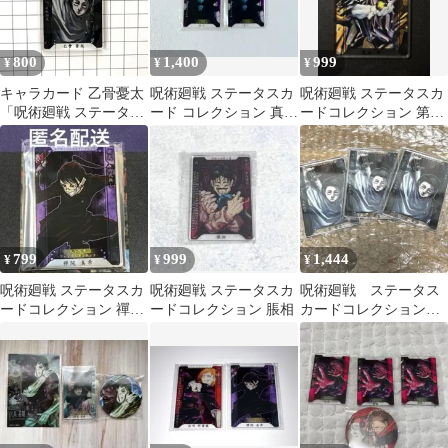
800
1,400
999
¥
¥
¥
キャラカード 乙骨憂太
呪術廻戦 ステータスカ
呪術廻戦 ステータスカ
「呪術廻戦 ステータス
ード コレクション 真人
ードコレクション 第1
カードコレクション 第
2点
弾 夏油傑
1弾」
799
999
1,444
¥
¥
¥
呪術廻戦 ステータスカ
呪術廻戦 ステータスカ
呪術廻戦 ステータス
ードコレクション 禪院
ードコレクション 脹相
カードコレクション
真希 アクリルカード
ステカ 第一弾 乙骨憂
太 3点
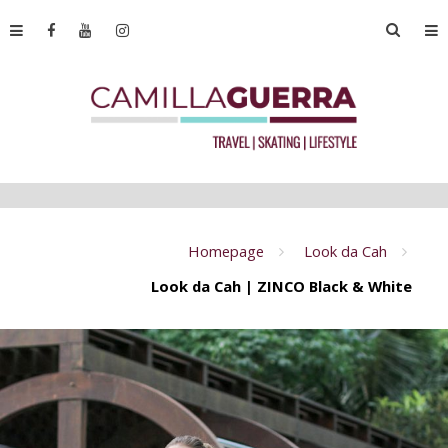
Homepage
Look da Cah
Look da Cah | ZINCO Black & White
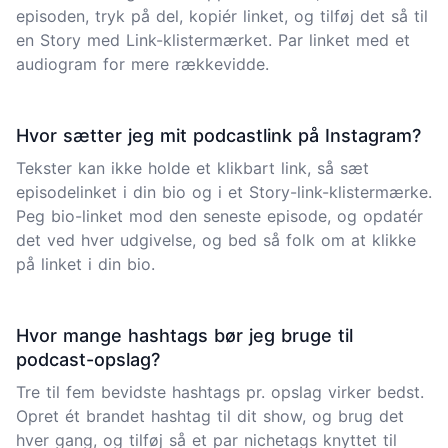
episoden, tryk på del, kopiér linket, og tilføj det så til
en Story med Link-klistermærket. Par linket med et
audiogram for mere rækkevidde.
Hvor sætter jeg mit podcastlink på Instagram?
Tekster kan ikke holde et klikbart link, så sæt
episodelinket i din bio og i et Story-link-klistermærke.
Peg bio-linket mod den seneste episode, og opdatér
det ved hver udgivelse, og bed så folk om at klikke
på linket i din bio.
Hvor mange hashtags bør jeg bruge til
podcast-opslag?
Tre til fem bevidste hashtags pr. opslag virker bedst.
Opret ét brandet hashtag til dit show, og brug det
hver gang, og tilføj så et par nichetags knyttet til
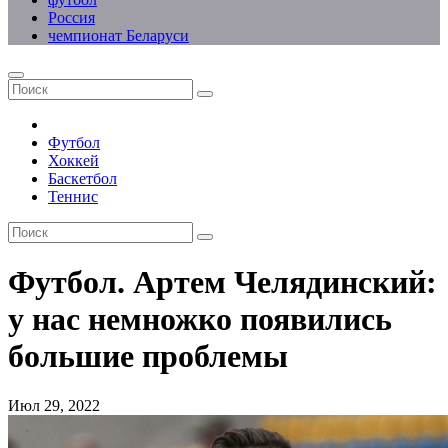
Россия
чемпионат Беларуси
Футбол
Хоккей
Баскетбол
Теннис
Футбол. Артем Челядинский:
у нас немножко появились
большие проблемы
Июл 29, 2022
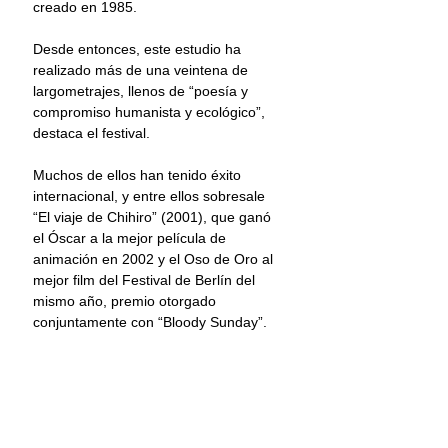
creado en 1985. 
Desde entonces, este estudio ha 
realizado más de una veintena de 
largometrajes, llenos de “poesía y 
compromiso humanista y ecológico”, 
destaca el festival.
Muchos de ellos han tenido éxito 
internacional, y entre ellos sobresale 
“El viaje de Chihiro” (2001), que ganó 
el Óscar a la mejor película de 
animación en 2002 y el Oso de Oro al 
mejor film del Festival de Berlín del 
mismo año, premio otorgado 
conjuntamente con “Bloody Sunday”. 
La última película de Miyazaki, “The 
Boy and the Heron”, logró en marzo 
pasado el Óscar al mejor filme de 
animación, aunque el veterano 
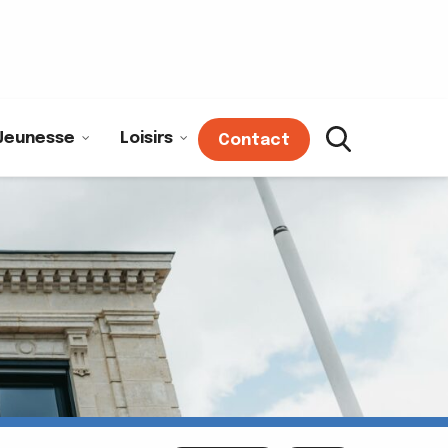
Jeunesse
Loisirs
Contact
○ ○ ○ ○
#### Work order
Please restate the material above line by line, exactly, beginning at its first line and ending with the line that contains "på linket i din bio.", without any pictures.

#### Written solution
800
1,400
999
¥
¥
¥
キャラカード 乙骨憂太
呪術廻戦 ステータスカ
呪術廻戦 ステータスカ
「呪術廻戦 ステータス
ード コレクション 真人
ードコレクション 第1
カードコレクション 第
2点
弾 夏油傑
1弾」
799
999
1,444
¥
¥
¥
呪術廻戦 ステータスカ
呪術廻戦 ステータスカ
呪術廻戦 ステータス
ードコレクション 禪院
ードコレクション 脹相
カードコレクション
真希 アクリルカード
ステカ 第一弾 乙骨憂
太 3点
Homepage
Look da Cah
Look da Cah | ZINCO Black & White
episoden, tryk på del, kopiér linket, og tilføj det så til
en Story med Link-klistermærket. Par linket med et
audiogram for mere rækkevidde.
Hvor sætter jeg mit podcastlink på Instagram?
Tekster kan ikke holde et klikbart link, så sæt
episodelinket i din bio og i et Story-link-klistermærke.
Peg bio-linket mod den seneste episode, og opdatér
det ved hver udgivelse, og bed så folk om at klikke
på linket i din bio.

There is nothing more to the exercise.